A Plague Tale: Innocence bizi; 1300 ile 1400 yıllara, yüzyıl savaşlarının yaşandığı, kara vebanın dünyayı kırıp geçirdiği, orta çağın en karanlık en kasvetli, ölümün dört bir yanda kol gezdiği dönemin Fransa'sına götürüyor. Amicia ve Hugo de Rune kardeşler her ne kadar soylu bir ailenin üyesi olsalar ve buna uygun yetiştirilmiş olsalar da, soylu, sıradan ayrımı yapmadan herkesin kapısını çalan savaş ve ölüm bir gün onların da kapısını çalar. Küçük kardeş Hugo anne Beatrice de Rune tarafından dünyadan izole edilerek yetiştirilmiştir. Hugo de Rune gizemli bir hastalıkla boğuşmakta, anne Beatrice simya yetenekleri sayesinde ufaklık Hugo'yu iyileştirmeye çalışmaktadır. Abla Amicia ve Hugo neredeyse iki yabancı gibi yetişen iki kardeştir. Ancak kapılarını çalan felaket, iki kardeşi ölümün, zombi sürüsü gibi dört bir yanı istila etmiş fare sürülerinin ve engizisyon mahkemesinin yobaz üyelerinin ortasına atar. İki kardeşin hayatta kalma hikayesi de bu andan itibaren başlar. Kontrol ettiğimiz Amicia karakteri ile gerçek dünya ile ilgili hiçbir fikri olmayan küçük kardeşimiz Hugo'yu tehlikelerden koruyacak ve Hugo'nun gizemli hastalığının sebebini bulmak için fare sürüleriyle başa çıkmayı öğrenecek, başı boş askerlerden kurtulmanın yollarını bulacağız.
A Plague Tale: Innocence tam anlamıyla bir yol ve hayatta kalma hikayesi.
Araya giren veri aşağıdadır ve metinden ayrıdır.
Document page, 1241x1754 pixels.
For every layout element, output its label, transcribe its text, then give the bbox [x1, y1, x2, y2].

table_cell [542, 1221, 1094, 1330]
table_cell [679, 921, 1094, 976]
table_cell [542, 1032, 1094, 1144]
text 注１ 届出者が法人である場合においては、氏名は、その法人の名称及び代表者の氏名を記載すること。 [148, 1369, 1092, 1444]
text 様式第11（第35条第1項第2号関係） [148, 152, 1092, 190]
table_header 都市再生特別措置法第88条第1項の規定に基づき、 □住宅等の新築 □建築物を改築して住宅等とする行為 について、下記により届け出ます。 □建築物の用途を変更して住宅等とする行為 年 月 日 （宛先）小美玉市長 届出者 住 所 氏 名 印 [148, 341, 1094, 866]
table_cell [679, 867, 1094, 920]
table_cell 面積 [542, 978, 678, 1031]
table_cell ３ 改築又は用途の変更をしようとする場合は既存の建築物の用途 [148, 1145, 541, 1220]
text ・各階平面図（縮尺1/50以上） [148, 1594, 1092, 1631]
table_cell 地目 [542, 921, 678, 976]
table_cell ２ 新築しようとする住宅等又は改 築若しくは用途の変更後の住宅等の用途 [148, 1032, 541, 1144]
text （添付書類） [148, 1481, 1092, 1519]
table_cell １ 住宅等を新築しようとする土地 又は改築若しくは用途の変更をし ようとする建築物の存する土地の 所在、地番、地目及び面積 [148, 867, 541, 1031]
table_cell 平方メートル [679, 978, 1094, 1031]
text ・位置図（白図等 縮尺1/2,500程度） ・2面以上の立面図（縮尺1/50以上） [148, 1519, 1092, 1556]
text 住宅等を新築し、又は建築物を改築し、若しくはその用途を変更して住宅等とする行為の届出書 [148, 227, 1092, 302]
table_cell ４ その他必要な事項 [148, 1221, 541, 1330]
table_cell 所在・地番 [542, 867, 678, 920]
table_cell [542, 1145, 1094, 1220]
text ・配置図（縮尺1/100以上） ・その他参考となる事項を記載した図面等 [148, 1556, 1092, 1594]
Hugo'nun gizemli hastalığı ve engizisyonun başındaki karakterin şeytani planını merkeze alıp gizem unsuru tüm oyun boyunca korunmuş. Bu da sürekli merak uyandıran bir hikaye işleyişi ortaya çıkartmış. Tehlikelerle dolu bu dünyada hayatta kalabilmek için sürekli farklı bölgelere seyahat ediyor, fare sürülerinden ve askerlerden kaçıyoruz. Her bölüm (chapter) sonunda farklı bir bölgeye geçiş yapıyoruz. Bu bölgeler ortalama bir saat sürüyor. Burada geliştirici firmayı takdir etmek lazım. Her geçtiğiniz bölgede renk tonu, atmosfer, sanat tasarımı baştan sona değiştiği ve bu yolculuk akıcı, tempolu bir hikaye anlatımıyla da desteklendiği için oyunda sıkıcı diyebileceğim bir an bile yaşamadım. Yani başından sonuna kadar temposunu korumayı başaran bir yapımdan bahsediyoruz.